Ciudadanía Celestial

Mas nuestra ciudadanía está en los cielos, de donde también esperamos al Salvador, al Señor Jesucristo; el cual transformará el cuerpo de la humillación nuestra, para que sea semejante al cuerpo de la gloria suya, por el poder con el cual puede también sujetar a sí mismo todas las cosas.

Filipenses 3:20-21

A lo largo de la historia siempre ha existido una ciudadanía dominante en el mundo. A medida que una nación ocupe la supremacía mundial, ser ciudadano de esa nación le da cierto lugar de prestigio y le permite moverse con facilidad a través de las fronteras de aquellos países influidos por la potencia o metrópolis. Sin embargo, nunca ha existido una ciudadanía más importante que la celestial y ese debiera ser el máximo anhelo de cada ser humano.

Una tarde de finales de agosto de 1996 recibí mi certificado de naturalización como ciudadano de los Estados Unidos de América. No fui el único pues eran unas 400 personas nacidas en numerosos países del mundo y de diferentes razas e idiomas, unidos bajo la bandera de las barras y las estrellas. Todos nos sentíamos sumamente honrados de pasar a formar parte de la nación más poderosa de la tierra, poder elegir a las autoridades de este país y viajar con su pasaporte.
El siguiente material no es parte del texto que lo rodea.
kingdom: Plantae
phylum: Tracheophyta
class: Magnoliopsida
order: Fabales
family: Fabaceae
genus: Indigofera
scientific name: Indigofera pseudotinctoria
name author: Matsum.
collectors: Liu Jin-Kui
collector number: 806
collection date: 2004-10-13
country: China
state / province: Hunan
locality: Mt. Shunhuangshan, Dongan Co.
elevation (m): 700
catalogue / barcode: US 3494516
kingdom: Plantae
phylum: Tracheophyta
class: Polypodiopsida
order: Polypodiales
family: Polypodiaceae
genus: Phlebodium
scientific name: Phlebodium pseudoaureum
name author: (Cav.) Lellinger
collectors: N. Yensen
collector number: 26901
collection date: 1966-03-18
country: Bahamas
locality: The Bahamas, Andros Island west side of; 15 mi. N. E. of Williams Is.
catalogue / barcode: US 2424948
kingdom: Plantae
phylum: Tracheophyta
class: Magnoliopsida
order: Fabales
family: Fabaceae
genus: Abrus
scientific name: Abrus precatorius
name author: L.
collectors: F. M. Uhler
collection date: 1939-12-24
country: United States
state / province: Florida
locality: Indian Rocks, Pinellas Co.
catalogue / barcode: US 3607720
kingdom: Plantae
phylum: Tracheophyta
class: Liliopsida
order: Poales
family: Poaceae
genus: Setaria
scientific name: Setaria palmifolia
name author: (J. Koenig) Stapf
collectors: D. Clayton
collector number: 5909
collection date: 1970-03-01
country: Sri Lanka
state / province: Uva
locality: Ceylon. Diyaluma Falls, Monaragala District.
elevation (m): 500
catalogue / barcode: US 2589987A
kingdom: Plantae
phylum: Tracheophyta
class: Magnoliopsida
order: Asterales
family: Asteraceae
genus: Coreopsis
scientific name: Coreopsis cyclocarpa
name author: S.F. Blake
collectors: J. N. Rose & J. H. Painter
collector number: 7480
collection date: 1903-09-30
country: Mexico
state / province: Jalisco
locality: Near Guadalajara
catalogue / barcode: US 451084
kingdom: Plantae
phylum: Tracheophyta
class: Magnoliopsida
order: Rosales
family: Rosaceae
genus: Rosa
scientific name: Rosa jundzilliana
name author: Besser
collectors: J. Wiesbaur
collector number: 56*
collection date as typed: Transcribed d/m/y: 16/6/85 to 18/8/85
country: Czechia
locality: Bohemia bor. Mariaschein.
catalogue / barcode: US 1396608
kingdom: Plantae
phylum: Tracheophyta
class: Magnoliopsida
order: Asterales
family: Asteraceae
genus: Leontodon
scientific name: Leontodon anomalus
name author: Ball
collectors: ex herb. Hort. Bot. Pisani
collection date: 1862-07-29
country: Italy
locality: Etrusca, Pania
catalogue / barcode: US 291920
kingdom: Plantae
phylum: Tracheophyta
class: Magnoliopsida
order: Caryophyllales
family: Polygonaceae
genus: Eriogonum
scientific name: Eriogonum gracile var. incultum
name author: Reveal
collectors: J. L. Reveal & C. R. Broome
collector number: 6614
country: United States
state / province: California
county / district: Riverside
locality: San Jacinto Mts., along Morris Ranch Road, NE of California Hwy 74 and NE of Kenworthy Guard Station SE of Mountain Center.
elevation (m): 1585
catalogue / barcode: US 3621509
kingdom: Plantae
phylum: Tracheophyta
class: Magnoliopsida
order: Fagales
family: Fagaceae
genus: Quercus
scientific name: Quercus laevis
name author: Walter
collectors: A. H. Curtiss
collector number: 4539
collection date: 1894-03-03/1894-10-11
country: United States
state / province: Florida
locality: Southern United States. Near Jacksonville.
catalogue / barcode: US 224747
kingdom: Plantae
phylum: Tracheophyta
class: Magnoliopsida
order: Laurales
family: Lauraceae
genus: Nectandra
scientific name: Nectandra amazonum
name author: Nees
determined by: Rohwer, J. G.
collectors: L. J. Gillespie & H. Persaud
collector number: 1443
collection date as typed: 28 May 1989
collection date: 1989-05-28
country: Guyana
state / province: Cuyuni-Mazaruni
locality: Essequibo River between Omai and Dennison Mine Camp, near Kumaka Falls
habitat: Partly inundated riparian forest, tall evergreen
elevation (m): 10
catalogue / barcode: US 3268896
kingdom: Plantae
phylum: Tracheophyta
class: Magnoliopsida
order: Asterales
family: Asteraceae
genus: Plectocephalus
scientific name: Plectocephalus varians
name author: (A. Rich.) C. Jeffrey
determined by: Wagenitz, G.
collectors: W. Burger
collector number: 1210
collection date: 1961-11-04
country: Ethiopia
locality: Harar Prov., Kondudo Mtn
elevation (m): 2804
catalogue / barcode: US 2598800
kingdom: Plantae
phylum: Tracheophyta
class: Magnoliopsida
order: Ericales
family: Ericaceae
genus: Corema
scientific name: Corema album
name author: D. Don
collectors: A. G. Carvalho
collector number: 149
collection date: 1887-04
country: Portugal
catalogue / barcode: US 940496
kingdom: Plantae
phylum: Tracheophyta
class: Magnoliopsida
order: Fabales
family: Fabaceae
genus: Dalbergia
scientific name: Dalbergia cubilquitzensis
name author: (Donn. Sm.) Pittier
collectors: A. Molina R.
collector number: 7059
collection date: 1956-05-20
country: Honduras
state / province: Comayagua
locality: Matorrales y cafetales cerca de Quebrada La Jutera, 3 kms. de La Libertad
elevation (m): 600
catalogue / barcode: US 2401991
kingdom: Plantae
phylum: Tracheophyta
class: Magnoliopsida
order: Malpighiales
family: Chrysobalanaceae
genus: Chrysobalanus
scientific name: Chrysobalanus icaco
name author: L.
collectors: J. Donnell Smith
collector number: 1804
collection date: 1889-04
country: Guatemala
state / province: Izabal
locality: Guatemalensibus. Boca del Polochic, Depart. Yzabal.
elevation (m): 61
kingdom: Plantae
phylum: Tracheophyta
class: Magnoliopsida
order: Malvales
Pero más importante que convertirme en ciudadano estadounidense, fue haber adquirido casi 6 años más tarde una ciudadanía eterna. A mediados de mayo de 2002 se puede decir que recibí mi “certificado” de ciudadanía celestial. Me podrías preguntar: “Dime, Tony, ¿cómo puedes estar tan seguro de que eres un ciudadano del cielo?” Entiendo tu inquietud, amigo o amiga que me escuchas o lees este mensaje. La respuesta está en la misma Palabra de Dios.

En Lucas 10:20 dice el Señor Jesús: Pero no os regocijéis de que los espíritus se os sujetan, sino regocijaos de que vuestros nombres están escritos en los cielos. Si nuestros nombres están escritos en los cielos es porque somos ciudadanos celestiales. De la misma manera que los países de la tierra tienen inscritos a sus ciudadanos en sus registros nacionales, Dios guarda un registro de cada ser humano que ha “jurado bandera” a Su Reino.

Al igual que cuando una persona adquiere una nueva ciudadanía terrenal, para llegar a ser un ciudadano del Reino de Dios, es necesario tomar decisiones importantes. Se entiende que adquirir una nueva ciudadanía nos puede llevar a renunciar a la anterior. De igual manera, si somos ciudadanos de este mundo y queremos ser ciudadanos del cielo, debemos renunciar a las cosas que el mundo representa a fin de poner en su lugar las cosas del cielo.

Por lo tanto, la ciudadanía celestial la adquirimos cuando renunciamos a nuestra vida de pecado y juramos lealtad a Jesucristo, quien murió por nuestras culpas en la cruz del calvario. Esta lealtad significa que ahora Él se convierte en el Señor de nuestras vidas. Si todavía no has tomado esta decisión, te invito a que te pongas a cuenta con Dios, renuncies al pecado, conviértete a Jesucristo y recibe tu nueva ciudadanía. Dios te bendiga.